Return the passage of the book review below from "256 pgs. color" up to and including "a son: David.", copied word for word.

■ Text excerpt:
▼
FLuX & David Good | Good: From the Amazon Jungle to Suburbia and Back (nbm)

256 pgs. color | $24.99 hardcover | W: FLuX and David Good; A: FLuX

Even in a population of over 335 million, I suspect you’d be hard-pressed to find another American whose life story matches that of David Good. In the 1970s, his anthropologist father Kenneth Good traveled to the Amazon rainforest to study the Yanomami tribe, who were noted for maintaining a traditional way of life and living in harmony with their surroundings. Entranced by their culture, Kenneth Good married a Yanomami woman named Yarima and brought her back to the United States, where they had a son: David.

For the first five years of his life, David and his parents regularly traveled between the United States and the Amazon, where he enjoyed complete acceptance from the Yanomami. Then, after the birth of her second child, his mother remained with her Yanomami family for an extended period, and ultimately decided to stay with them rather than return to America. After hoping for a few years that she would rejoin them, David realized that was not going to happen, and reacted by creating an origin story for himself like those of the comics superheroes he loved. In this fictional version of his life, David was an all-American kid whose mother died in a car accident.
▲
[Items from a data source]
▼
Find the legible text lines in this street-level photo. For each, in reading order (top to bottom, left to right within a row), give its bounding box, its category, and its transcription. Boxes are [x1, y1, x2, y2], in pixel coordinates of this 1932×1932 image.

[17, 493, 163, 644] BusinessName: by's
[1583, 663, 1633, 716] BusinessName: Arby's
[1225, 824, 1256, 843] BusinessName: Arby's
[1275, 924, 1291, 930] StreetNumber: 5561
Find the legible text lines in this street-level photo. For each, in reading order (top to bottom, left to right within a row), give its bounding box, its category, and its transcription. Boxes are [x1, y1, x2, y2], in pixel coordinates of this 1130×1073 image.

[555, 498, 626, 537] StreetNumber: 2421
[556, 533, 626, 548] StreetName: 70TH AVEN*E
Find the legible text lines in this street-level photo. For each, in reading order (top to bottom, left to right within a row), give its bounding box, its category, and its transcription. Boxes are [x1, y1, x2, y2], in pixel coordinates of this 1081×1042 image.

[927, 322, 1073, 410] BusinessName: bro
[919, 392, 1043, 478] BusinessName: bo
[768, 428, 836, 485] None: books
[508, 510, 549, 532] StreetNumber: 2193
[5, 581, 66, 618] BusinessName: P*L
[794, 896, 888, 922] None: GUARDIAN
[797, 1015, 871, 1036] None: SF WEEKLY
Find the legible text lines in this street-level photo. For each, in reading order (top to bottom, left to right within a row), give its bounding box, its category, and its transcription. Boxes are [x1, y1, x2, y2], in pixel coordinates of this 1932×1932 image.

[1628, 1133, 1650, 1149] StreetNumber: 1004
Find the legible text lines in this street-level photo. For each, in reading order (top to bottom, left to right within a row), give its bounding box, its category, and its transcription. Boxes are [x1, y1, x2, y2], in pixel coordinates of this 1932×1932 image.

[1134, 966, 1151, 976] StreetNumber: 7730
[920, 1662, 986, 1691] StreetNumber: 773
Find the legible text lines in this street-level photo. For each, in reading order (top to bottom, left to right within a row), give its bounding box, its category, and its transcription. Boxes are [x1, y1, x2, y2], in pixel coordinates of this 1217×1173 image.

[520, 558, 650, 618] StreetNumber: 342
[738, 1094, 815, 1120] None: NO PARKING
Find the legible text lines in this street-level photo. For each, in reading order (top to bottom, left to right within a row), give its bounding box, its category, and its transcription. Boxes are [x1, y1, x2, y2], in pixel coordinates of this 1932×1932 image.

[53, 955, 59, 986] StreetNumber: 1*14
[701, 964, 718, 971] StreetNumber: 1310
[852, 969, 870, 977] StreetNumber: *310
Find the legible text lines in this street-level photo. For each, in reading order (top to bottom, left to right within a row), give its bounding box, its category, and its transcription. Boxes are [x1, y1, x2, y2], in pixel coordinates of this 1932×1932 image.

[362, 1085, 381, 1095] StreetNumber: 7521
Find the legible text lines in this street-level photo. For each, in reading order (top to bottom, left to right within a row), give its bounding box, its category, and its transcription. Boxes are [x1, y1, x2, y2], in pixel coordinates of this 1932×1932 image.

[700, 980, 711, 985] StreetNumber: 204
▲
■ Response for this exercise:
256 pgs. color | $24.99 hardcover | W: FLuX and David Good; A: FLuX

Even in a population of over 335 million, I suspect you’d be hard-pressed to find another American whose life story matches that of David Good. In the 1970s, his anthropologist father Kenneth Good traveled to the Amazon rainforest to study the Yanomami tribe, who were noted for maintaining a traditional way of life and living in harmony with their surroundings. Entranced by their culture, Kenneth Good married a Yanomami woman named Yarima and brought her back to the United States, where they had a son: David.